Structural risks in the US are shaking up long-held market correlations in stocks, bonds, and currencies.

A stressed trader at the New York Stock Exchange.
Tradtional market correlations have diverged recently, challenging portfolio management.
  • Markets are volatile, with stocks, bonds, and currencies defying historical patterns.
  • Investor concerns include trade wars, tariffs, bond market issues, and US debt sustainability.
  • Goldman Sachs suggests hedging with gold and positioning for dollar weakness against major currencies.

Markets have turned turbulent in recent months amid a wave of new risks that disrupt long-held relationships among stocks, bonds, and currencies.

"Recent episodes of simultaneous equity, bond, and dollar declines within that period, especially since early April, have led investors to question whether cross-asset correlations have shifted," wrote Vickie Chang, a macro strategist at Goldman Sachs, on Thursday.

Investor sentiment has been shaken by President Donald Trump's trade war and concerns over import tariffs, bond market dysfunction, the Federal Reserve's independence, and US debt sustainability.

One of the most striking developments is the decline of US stocks, bonds, and the dollar all at once in what some are calling the "Sell America" trade.

This is unusual because bonds typically serve as a cushion when stocks drop, while the dollar tends to strengthen in times of market stress. But the US Dollar Index has already dropped about 8% this year.

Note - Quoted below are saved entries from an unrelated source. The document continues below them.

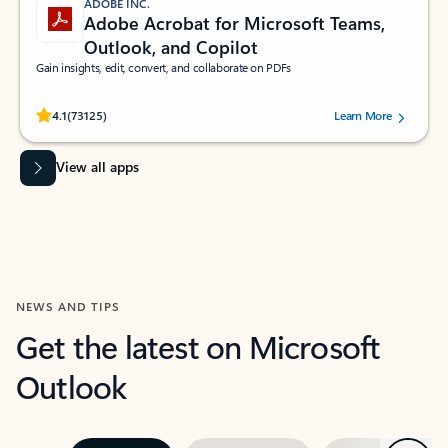
ADOBE INC.
Adobe Acrobat for Microsoft Teams,
Outlook, and Copilot
Gain insights, edit, convert, and collaborate on PDFs
Rated (#=ratingAverage#) stars out of 5 stars, by 73125 users.
4.1
(73125)
Learn More
View all apps
NEWS AND TIPS
Get the latest on Microsoft
Outlook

This is challenging commonly used hedges and typical portfolio strategies, wrote Chang.

Chang pointed out "newer worries" about the structural risks of Federal Reserve independence and fiscal sustainability in the US that are shaking up normal market patterns. If these concerns persist, asset correlations could stay off-kilter.

Investors should consider three moves to hedge the implications of the fallout from the unusual market movements, she wrote:

  1. Position for dollar weakness: especially against the euro, the Japanese yen, and the Swiss franc, to protect against new risks and against US-specific growth worries.
  2. Consider buying gold: It's likely to protect against newer structural risks, Chang wrote.

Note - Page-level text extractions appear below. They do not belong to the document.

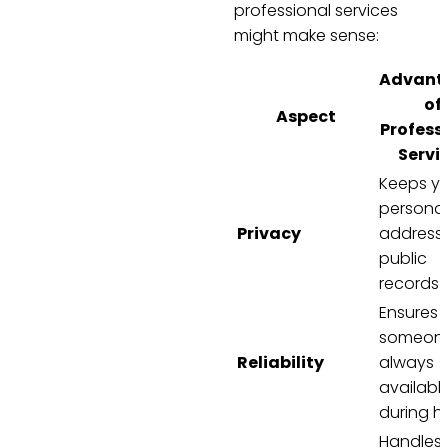
professional services
might make sense:
Advant
of
Aspect
Profess
Servi
Keeps y
personal
Privacy
address 
public
records
Ensures
someone
Reliability
always
availabl
during h
Handles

    Gold is trading around $3,300 an ounce. Goldman Sachs expects the yellow metal to reach $3,700 an ounce by year-end and $4,000 an ounce by mid-2026.

  3. Watch risks from longer-dated bonds: Long-dated bonds might not reduce risk as much as they normally do.

    If concerns about the Fed's independence and US debt hit bond prices, these risks would hurt long-dated bonds harder than shorter-dated ones.

    Meanwhile, shorter-dated bond yields should protect against equity downside if the market registers clear concerns about economic growth, Chang wrote. She added that the Fed would cut interest rates if the growth outlook weakens materially.